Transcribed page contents

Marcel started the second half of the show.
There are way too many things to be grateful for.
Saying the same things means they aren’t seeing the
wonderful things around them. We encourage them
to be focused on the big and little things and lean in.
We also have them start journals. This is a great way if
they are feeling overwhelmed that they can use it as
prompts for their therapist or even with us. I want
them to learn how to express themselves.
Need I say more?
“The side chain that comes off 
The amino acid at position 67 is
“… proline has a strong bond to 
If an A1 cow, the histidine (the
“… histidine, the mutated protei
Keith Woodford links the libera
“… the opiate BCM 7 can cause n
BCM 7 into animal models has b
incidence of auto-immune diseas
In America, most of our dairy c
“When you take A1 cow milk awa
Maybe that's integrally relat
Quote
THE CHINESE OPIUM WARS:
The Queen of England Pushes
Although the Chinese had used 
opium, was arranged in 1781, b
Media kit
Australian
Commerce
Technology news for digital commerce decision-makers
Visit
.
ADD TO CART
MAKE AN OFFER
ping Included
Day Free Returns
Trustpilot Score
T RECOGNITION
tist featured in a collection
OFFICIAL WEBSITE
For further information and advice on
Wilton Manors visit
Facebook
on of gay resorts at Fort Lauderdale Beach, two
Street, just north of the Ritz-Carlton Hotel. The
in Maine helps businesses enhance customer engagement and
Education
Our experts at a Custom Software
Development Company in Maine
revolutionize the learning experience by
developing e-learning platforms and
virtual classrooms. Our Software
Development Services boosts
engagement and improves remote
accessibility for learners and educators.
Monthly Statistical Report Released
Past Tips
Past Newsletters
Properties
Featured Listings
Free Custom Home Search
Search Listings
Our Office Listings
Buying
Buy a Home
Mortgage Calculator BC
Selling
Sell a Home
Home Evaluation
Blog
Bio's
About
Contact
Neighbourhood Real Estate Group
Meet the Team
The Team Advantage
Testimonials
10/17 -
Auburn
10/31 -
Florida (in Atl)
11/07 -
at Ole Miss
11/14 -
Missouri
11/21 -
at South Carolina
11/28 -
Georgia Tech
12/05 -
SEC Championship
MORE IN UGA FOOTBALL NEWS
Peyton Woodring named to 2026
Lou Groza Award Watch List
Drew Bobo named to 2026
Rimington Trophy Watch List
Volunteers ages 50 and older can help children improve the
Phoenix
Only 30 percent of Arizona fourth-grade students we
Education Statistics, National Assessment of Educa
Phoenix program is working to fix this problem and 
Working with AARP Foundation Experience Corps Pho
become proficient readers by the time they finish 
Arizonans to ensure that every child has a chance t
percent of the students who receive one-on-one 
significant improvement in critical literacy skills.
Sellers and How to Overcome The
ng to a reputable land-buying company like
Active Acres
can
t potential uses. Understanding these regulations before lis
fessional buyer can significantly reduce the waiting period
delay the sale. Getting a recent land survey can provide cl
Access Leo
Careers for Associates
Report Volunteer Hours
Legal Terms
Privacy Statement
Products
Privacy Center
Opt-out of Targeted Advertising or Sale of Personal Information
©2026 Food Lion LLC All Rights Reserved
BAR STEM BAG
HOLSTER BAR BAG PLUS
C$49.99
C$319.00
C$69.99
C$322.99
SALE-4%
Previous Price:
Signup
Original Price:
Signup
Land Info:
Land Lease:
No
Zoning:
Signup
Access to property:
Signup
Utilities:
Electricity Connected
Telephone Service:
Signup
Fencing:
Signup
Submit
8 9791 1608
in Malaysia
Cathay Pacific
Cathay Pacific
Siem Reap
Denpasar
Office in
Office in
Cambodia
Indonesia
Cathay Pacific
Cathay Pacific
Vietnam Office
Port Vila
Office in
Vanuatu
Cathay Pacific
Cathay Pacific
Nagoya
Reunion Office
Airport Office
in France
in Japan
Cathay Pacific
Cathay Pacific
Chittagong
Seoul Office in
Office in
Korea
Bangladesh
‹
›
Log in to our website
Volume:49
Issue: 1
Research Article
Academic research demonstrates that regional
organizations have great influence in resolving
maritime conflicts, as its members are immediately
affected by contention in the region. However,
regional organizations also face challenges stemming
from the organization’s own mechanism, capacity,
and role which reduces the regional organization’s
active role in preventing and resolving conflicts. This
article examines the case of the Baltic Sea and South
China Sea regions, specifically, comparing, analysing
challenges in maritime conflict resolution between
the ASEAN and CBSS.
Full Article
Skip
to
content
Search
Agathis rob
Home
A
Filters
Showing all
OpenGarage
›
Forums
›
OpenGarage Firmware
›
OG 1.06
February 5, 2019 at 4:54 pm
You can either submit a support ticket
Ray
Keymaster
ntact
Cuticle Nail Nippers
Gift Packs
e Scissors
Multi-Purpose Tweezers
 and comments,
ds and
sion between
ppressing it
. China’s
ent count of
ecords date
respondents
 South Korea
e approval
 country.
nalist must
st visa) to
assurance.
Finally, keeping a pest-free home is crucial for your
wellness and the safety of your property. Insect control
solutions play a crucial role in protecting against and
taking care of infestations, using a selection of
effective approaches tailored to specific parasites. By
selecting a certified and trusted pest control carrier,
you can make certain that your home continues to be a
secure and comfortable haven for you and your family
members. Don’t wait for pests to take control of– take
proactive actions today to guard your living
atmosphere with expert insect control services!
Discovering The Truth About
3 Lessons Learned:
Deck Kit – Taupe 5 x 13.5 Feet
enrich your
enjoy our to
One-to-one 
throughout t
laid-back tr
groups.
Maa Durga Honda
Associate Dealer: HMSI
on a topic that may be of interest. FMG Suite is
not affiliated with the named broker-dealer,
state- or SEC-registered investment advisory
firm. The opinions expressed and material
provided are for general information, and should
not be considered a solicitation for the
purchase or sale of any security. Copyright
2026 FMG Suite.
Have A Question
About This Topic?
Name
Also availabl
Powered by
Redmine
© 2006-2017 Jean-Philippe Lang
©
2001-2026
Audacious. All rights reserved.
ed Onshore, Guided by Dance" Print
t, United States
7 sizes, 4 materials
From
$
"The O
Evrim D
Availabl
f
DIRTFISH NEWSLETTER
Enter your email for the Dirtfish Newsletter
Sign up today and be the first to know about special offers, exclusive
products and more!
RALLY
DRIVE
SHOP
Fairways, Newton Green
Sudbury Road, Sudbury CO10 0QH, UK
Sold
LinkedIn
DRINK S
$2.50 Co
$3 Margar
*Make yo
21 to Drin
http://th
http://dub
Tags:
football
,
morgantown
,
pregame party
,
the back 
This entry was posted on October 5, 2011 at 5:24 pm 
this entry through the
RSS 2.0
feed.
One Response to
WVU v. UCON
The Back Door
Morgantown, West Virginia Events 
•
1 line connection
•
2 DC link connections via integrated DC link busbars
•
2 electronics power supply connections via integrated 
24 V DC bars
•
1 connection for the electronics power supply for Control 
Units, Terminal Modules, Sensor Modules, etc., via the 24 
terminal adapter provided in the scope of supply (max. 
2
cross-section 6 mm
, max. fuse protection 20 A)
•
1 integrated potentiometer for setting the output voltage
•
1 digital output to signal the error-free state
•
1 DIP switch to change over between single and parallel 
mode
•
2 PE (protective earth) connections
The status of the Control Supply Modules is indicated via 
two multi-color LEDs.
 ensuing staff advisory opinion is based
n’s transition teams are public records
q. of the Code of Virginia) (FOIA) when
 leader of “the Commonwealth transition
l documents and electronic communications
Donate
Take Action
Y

DIRECTIVE: What you retype should run from the first line of the entries above through the line containing "Need I say more?", exactly and in full.

EXERCISE ANSWER:
Marcel started the second half of the show.
There are way too many things to be grateful for.
Saying the same things means they aren’t seeing the
wonderful things around them. We encourage them
to be focused on the big and little things and lean in.
We also have them start journals. This is a great way if
they are feeling overwhelmed that they can use it as
prompts for their therapist or even with us. I want
them to learn how to express themselves.
Need I say more?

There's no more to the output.